*** Block opens ***

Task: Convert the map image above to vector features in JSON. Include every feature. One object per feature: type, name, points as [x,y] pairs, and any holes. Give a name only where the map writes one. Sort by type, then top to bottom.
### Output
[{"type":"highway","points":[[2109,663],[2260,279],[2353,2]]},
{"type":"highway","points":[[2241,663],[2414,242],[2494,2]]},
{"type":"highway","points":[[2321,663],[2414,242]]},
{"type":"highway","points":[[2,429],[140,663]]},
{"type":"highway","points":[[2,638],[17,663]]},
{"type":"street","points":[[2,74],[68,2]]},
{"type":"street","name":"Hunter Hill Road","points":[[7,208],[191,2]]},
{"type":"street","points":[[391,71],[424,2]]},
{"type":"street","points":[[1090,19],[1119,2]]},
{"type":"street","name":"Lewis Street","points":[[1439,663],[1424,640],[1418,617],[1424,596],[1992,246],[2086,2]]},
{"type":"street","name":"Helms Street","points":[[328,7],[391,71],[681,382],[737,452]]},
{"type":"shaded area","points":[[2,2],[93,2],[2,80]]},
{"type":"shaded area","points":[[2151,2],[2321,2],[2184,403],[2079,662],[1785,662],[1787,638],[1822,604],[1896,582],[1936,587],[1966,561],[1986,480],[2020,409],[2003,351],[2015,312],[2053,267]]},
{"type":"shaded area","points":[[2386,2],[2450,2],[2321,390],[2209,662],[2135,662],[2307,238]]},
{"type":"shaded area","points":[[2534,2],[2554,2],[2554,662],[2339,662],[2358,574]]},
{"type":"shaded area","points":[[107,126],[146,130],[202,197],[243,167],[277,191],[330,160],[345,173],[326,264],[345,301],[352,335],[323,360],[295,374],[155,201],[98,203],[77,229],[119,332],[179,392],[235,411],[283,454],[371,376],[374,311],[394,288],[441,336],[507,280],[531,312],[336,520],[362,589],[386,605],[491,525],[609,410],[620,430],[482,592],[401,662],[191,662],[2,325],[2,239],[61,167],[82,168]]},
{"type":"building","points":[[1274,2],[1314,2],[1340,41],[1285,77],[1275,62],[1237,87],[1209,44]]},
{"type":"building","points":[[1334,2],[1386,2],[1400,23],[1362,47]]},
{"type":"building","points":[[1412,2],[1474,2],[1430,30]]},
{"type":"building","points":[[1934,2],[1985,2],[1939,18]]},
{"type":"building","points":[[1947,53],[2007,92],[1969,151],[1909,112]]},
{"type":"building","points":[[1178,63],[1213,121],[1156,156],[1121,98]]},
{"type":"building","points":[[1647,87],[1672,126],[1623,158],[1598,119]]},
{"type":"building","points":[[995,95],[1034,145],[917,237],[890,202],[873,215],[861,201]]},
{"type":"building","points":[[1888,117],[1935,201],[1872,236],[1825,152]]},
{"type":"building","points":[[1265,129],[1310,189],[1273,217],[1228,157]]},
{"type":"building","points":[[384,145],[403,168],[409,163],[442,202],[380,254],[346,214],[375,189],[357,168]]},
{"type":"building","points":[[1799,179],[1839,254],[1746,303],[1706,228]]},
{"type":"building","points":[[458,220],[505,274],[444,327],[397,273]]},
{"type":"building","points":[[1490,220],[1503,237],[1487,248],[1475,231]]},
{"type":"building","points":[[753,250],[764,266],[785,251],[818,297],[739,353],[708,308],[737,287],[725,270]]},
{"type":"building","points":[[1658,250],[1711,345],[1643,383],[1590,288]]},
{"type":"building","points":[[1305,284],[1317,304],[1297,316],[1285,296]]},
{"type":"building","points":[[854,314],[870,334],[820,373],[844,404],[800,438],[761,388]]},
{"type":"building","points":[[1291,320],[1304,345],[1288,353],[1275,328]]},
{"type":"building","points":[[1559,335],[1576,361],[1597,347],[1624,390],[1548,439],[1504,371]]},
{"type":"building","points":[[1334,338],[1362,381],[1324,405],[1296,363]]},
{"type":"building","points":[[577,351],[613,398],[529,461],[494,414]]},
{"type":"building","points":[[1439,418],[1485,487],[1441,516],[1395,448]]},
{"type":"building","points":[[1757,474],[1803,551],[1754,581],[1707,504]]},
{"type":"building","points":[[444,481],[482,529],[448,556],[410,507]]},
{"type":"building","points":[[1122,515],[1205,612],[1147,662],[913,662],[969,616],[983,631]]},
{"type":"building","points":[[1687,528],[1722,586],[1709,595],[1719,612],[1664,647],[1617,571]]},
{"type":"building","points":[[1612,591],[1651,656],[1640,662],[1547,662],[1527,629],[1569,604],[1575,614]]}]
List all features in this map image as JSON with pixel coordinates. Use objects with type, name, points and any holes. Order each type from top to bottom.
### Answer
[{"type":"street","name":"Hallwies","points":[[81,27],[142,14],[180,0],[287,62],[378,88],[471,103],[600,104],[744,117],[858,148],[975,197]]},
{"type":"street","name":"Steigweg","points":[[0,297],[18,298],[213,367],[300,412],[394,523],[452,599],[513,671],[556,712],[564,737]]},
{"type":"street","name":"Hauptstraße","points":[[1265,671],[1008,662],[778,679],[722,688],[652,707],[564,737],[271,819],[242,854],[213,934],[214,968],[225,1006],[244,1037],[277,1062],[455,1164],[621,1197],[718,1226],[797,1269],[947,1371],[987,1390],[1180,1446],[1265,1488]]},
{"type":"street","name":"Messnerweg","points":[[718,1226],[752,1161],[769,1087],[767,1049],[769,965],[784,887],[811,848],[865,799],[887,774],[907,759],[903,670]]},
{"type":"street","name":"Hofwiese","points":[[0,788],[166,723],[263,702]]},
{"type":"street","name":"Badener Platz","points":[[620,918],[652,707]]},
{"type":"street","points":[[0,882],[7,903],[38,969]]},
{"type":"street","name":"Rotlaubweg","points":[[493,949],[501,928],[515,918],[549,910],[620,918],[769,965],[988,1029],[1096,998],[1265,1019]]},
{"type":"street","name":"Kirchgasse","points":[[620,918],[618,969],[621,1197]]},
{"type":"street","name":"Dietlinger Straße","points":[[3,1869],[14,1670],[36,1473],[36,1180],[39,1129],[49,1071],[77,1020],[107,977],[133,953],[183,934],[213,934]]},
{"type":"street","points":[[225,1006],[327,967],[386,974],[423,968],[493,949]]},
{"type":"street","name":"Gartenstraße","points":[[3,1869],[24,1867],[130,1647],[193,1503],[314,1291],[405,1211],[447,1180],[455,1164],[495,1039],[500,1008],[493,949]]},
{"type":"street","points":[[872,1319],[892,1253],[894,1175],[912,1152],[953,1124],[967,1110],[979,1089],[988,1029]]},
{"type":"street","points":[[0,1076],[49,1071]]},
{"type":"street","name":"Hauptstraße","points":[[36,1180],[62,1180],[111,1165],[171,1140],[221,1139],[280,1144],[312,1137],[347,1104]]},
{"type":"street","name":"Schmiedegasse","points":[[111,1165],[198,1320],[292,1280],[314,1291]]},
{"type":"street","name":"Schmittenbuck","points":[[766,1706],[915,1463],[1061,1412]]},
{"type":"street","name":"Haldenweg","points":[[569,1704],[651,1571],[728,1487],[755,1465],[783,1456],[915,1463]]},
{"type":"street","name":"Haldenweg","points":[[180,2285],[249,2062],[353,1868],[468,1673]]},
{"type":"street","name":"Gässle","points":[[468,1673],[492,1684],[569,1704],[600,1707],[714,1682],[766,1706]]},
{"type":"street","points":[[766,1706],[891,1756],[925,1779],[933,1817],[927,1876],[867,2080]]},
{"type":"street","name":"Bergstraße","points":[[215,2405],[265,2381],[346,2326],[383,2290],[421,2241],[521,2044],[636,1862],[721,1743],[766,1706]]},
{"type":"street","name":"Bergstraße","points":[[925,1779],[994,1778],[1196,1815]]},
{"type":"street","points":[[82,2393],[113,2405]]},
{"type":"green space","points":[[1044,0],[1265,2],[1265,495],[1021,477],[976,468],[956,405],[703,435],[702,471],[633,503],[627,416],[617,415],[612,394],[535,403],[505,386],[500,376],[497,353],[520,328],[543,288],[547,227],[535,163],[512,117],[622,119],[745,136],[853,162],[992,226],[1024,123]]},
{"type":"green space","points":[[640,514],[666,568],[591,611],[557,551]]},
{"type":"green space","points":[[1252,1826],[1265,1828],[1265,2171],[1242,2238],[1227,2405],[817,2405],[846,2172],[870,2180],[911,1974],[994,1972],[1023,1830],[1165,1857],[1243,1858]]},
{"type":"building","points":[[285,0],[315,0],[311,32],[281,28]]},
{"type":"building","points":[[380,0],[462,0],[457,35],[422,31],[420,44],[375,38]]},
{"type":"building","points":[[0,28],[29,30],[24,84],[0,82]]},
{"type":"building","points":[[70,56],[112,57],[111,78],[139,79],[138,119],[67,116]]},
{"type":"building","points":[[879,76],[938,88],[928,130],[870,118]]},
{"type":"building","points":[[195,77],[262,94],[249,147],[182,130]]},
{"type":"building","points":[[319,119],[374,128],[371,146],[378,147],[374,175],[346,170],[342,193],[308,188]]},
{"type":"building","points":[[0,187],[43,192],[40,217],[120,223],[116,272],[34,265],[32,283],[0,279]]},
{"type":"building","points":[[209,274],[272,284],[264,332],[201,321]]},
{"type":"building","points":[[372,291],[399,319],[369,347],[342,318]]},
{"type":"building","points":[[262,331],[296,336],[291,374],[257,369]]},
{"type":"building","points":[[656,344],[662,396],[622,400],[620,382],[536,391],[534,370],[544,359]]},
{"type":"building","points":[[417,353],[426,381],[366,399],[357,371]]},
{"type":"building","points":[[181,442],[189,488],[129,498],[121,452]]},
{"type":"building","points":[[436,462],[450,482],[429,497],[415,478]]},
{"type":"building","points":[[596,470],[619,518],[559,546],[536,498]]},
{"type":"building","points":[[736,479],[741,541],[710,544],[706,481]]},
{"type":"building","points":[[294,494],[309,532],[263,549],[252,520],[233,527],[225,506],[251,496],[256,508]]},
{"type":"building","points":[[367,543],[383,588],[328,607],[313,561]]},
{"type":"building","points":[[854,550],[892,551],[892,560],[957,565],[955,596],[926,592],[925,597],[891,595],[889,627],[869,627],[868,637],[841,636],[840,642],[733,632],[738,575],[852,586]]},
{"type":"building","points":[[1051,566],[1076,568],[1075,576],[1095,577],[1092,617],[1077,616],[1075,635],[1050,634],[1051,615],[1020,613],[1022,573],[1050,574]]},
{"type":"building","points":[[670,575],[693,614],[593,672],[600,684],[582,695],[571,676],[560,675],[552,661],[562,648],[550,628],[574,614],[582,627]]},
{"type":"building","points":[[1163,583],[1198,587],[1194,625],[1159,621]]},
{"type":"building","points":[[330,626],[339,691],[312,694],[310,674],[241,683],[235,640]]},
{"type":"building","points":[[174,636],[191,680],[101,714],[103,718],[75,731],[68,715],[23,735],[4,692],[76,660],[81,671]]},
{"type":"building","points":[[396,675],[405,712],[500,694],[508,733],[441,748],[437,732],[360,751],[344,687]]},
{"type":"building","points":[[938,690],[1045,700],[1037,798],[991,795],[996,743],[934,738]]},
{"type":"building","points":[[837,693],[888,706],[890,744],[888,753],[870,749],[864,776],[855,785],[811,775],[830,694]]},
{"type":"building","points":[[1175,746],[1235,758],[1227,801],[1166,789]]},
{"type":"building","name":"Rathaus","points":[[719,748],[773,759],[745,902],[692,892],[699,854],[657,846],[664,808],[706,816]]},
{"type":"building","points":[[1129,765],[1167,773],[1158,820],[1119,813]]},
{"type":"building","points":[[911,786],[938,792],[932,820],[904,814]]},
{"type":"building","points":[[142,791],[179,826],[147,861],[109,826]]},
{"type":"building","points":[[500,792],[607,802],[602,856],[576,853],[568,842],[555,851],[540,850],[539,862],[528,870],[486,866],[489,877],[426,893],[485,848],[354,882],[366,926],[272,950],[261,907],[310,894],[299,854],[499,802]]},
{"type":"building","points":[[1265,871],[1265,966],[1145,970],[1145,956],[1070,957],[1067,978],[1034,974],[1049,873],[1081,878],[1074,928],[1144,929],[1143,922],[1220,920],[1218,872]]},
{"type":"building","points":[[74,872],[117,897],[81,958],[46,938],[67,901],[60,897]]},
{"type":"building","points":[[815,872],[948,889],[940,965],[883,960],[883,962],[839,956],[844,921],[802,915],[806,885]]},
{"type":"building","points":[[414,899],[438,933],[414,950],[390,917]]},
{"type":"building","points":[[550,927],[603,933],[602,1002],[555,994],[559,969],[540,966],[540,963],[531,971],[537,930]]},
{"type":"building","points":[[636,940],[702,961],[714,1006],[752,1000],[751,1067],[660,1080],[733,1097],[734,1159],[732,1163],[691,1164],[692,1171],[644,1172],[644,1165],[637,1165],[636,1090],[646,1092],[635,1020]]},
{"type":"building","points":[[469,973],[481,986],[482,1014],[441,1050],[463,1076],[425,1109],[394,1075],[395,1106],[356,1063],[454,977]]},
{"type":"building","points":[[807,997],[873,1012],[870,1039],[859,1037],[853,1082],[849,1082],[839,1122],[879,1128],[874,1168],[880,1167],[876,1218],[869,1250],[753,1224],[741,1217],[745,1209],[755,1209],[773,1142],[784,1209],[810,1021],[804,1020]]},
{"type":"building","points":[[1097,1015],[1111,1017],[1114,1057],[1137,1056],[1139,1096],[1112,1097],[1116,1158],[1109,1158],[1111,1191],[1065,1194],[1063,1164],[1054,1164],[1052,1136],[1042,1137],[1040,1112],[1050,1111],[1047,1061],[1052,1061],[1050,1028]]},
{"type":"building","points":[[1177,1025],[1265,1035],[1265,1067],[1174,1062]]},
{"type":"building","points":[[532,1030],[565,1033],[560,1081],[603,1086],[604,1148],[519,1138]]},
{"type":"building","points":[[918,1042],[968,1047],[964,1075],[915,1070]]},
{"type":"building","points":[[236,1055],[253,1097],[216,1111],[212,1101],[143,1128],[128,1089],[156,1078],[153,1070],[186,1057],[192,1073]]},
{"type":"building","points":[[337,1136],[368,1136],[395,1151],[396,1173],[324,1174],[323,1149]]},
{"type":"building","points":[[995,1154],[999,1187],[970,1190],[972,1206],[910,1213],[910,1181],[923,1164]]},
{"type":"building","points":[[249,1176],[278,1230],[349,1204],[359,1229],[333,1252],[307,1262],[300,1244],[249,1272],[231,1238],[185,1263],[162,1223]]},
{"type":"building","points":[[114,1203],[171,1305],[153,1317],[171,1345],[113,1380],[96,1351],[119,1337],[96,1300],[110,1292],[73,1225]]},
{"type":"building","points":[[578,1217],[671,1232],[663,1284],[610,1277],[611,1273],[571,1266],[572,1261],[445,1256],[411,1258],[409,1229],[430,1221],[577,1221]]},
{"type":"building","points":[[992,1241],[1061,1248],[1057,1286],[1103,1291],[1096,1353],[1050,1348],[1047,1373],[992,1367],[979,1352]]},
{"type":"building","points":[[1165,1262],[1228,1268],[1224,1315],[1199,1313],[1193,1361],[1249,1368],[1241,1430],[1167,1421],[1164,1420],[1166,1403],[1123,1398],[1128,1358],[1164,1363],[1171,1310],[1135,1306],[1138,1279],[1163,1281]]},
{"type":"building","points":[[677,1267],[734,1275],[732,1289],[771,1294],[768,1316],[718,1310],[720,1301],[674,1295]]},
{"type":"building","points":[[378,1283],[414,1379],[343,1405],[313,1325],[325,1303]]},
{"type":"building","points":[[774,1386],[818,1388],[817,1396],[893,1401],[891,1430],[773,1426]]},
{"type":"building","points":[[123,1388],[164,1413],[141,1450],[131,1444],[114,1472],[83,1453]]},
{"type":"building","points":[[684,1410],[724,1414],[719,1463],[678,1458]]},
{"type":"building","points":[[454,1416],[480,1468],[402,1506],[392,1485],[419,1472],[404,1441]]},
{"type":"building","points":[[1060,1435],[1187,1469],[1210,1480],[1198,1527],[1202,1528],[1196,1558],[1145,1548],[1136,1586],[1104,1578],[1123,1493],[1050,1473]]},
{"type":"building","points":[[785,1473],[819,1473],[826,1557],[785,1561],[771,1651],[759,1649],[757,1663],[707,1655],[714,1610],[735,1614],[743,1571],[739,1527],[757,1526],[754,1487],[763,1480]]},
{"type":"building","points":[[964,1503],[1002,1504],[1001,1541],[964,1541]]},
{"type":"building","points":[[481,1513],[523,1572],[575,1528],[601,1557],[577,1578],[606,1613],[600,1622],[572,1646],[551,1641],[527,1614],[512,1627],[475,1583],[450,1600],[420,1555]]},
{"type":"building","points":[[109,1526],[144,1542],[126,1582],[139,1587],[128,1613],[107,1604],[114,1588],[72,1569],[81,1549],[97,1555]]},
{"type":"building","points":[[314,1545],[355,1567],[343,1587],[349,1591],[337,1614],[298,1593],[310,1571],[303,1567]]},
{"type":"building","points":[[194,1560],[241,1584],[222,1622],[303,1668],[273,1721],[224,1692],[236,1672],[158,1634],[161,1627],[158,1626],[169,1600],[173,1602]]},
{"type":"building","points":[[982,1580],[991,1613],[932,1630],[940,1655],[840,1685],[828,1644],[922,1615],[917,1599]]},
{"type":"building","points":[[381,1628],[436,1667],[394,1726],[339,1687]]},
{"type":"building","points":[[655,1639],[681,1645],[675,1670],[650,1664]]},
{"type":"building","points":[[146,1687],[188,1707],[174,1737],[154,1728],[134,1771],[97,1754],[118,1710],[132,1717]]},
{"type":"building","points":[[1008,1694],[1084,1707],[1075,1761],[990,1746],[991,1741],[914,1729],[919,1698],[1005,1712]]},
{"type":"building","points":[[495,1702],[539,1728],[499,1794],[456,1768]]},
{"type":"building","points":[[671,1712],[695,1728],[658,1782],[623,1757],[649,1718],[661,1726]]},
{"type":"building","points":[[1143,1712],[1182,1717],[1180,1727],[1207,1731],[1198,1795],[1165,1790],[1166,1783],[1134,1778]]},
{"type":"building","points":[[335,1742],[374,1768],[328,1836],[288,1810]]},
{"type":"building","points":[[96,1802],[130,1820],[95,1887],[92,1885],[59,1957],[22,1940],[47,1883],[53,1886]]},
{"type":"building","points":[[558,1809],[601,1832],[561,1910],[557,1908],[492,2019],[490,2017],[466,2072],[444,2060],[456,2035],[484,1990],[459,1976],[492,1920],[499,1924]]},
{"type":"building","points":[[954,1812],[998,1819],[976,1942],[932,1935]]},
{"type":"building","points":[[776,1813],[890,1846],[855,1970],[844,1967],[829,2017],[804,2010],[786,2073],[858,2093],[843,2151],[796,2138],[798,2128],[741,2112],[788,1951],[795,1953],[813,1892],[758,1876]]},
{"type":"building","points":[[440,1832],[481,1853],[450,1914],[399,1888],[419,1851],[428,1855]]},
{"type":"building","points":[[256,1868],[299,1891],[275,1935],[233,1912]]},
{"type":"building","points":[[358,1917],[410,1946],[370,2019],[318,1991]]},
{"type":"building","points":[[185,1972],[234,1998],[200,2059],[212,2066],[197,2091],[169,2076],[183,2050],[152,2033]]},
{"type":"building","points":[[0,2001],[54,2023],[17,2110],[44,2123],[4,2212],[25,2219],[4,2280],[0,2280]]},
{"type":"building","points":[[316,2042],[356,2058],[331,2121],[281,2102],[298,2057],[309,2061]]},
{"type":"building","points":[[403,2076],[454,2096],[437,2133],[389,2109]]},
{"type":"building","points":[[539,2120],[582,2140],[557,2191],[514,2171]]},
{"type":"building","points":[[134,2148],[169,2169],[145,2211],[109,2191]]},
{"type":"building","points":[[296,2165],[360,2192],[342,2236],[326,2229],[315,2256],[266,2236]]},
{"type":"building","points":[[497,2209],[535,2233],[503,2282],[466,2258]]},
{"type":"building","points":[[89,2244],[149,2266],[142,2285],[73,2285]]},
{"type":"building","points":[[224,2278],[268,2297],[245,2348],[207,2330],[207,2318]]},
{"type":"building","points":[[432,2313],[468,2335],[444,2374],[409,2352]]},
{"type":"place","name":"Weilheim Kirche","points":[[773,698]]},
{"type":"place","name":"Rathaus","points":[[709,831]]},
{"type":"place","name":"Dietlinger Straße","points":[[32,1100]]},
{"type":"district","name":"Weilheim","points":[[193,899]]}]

*** Block closes ***

Filter this listing and copy only the lines holding the word "area".

■ **Reply**:
{"type":"shaded area","points":[[2,2],[93,2],[2,80]]},
{"type":"shaded area","points":[[2151,2],[2321,2],[2184,403],[2079,662],[1785,662],[1787,638],[1822,604],[1896,582],[1936,587],[1966,561],[1986,480],[2020,409],[2003,351],[2015,312],[2053,267]]},
{"type":"shaded area","points":[[2386,2],[2450,2],[2321,390],[2209,662],[2135,662],[2307,238]]},
{"type":"shaded area","points":[[2534,2],[2554,2],[2554,662],[2339,662],[2358,574]]},
{"type":"shaded area","points":[[107,126],[146,130],[202,197],[243,167],[277,191],[330,160],[345,173],[326,264],[345,301],[352,335],[323,360],[295,374],[155,201],[98,203],[77,229],[119,332],[179,392],[235,411],[283,454],[371,376],[374,311],[394,288],[441,336],[507,280],[531,312],[336,520],[362,589],[386,605],[491,525],[609,410],[620,430],[482,592],[401,662],[191,662],[2,325],[2,239],[61,167],[82,168]]},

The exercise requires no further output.